Aromatic organoarsenic compounds (AOCs), comprising both inorganic and organic moieties, are widely used as animal feed additives. AOCs are ubiquitous in swine and poultry effluents as well as surrounding natural waters, though it is hard to efficiently remove AOCs from water due to the high stability and mobility. Herein, we utilize pyrite (FeS2)/H2O2 to decontaminate water from p-arsanilic acid (p-ASA), a representative AOC. The OH radicals produced in FeS2/H2O2 transform p-ASA into As(III) and finally As(V), meanwhile considerable amount (60–90%) of the generated As(V) are adsorbed onto the newly formed iron (oxy)hydroxides.
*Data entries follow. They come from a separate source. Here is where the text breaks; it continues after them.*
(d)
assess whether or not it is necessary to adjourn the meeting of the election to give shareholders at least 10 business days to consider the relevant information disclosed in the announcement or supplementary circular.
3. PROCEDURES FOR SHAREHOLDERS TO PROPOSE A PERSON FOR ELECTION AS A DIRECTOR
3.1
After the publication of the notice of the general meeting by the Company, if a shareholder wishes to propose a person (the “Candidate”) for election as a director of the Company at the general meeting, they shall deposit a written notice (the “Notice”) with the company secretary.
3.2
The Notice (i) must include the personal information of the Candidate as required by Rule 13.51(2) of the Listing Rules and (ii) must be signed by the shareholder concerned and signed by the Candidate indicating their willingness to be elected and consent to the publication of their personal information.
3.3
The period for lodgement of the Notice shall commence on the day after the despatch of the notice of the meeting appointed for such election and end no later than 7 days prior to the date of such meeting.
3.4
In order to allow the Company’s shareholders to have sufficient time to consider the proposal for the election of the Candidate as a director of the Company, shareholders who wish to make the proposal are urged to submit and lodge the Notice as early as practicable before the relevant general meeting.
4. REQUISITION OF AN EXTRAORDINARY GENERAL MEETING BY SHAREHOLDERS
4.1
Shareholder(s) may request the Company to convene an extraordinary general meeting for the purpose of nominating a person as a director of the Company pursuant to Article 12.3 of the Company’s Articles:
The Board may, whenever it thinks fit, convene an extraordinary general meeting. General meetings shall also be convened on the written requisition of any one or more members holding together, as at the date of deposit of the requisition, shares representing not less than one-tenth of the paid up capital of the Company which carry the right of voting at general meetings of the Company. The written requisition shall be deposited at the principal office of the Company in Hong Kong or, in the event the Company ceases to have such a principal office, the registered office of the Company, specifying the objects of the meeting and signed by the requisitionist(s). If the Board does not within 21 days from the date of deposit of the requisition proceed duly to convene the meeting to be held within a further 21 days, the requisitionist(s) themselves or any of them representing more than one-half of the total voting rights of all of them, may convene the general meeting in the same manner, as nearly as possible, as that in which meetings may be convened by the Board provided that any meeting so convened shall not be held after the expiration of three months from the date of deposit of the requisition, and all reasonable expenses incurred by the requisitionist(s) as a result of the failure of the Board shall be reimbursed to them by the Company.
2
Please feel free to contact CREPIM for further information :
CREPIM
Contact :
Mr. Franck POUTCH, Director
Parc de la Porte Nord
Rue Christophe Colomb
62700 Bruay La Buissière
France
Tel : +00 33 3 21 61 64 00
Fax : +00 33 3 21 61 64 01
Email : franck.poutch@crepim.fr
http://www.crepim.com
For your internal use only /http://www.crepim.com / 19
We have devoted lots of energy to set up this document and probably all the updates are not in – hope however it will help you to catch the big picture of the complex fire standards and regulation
FeS2/H2O2 enables 92–100% removal of p-ASA in 2 h in a wide pH range 3–7, because the process releases massive H+ and changes solution pH to 3–4 rapidly, whereas classic Fenton (Fe2+/H2O2) exhibits >90% p-ASA removal only at pH 3.0. The synergistic effects between OH oxidation and adsorption are verified by reactive oxygen species quenching tests. The remaining As, mainly present as As(V), are further reduced to several μg/L by subsequent coagulation with the dissolved Fe3+. The S(0)/Sn2− passivation layer formed on FeS2 surface is steadily eliminated by Fe2+/H2O2, while crystalline structure of the used FeS2 mineral remains unchanged, enabling its repeated use with constant decontamination efficiency. Besides, FeS2/H2O2 and Fe2+/H2O2 reduce p-ASA in contaminated lake water to <10 μg/L and ~700 μg/L, respectively, demonstrating the great potential of FeS2/H2O2 in practical water decontamination.